Cette position a été défendue par le ministre gabonais de l’Economie, des Finances et des solidarités nationales, Roger Owono Mba dans un panel axé sur le thème : « Les perspectives économiques de l’Afrique subsaharienne ».
Présent à Washington, dans le cadre des Assemblées annuelles du FMI et de la Banque mondiale, ’’l’argentier’’ gabonais a livré son point de vue sur cette question liée aux perspectives économiques de l’Afrique subsaharienne.
Aux côtés du gouverneur de la Banque centrale des Seychelles et du chef du département Afrique au Fonds monétaire international (FMI), il a, dans un premier temps décliné la situation économique de la sous-région CEMAC.

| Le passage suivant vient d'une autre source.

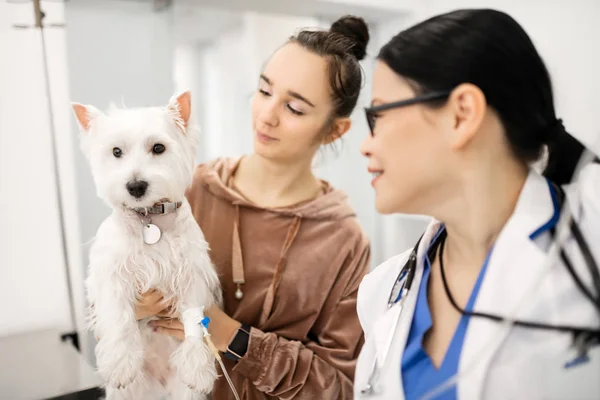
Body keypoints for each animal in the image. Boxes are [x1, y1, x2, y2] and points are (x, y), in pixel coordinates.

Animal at [72, 91, 223, 400]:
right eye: (116, 152)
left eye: (158, 147)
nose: (136, 186)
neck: (148, 218)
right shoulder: (111, 273)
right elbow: (117, 313)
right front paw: (120, 364)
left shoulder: (192, 274)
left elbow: (194, 318)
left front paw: (198, 368)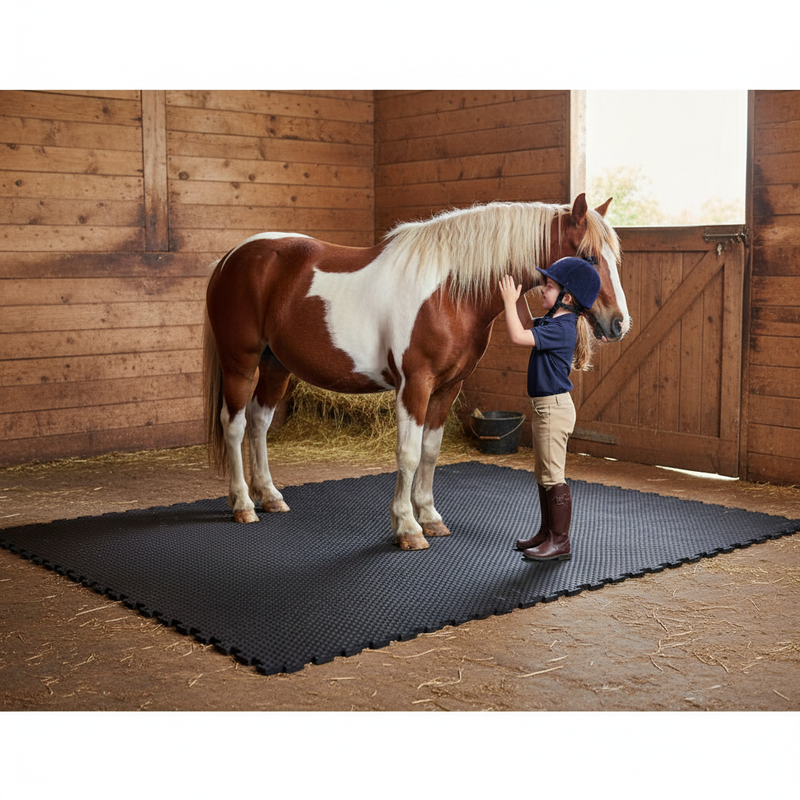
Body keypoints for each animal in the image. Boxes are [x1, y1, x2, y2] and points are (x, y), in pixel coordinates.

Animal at [203, 193, 630, 550]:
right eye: (589, 257)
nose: (618, 324)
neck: (450, 292)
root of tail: (230, 258)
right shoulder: (415, 386)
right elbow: (407, 454)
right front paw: (408, 527)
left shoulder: (447, 388)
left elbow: (431, 450)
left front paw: (430, 517)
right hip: (241, 362)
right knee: (235, 425)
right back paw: (243, 504)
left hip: (275, 366)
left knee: (259, 423)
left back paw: (270, 496)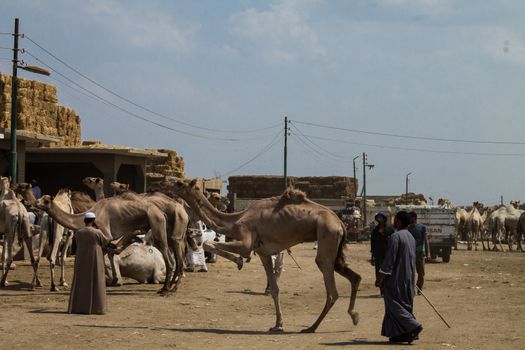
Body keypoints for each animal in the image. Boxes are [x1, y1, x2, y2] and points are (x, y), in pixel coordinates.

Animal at [168, 180, 360, 334]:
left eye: (179, 184)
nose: (167, 184)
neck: (235, 220)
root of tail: (340, 222)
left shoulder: (246, 241)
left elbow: (210, 244)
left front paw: (239, 261)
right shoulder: (263, 252)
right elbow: (274, 289)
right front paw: (278, 325)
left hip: (327, 234)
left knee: (331, 288)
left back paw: (311, 327)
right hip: (335, 245)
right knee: (353, 276)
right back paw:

Selon lui, ‘’les économies de la sous-région restent marquées par la crise pétrolière de 2014 malgré la remontée du cours’’. A cela, a-t-il poursuivi, ’’ s’ajoutent les tensions sécuritaires et géopolitiques dans certains pays qui nuisent à la confiance des investisseurs et pèsent sur nos finances publiques’’.
Face à ce constat peu reluisant, le membre du gouvernement gabonais a préconisé l’amélioration de la compétitivité et de la concurrence comme voies pour le maintien d’une croissance soutenable et inclusive.
Pour beaucoup plus de concision, le ministre Roger Owono Mba a développé une approche plutôt préventive. ‘’Nous devons nous assurer que les économies africaines soient suffisamment solides pour résister par elles-mêmes aux chocs à venir’’. Et dans ce cadre a-t-il conclu, ‘’ Il faut donc renforcer leur compétitivité en permettant au secteur privé d’innover et de mettre en place des stratégies de long terme favorisées par une concurrence libre’’.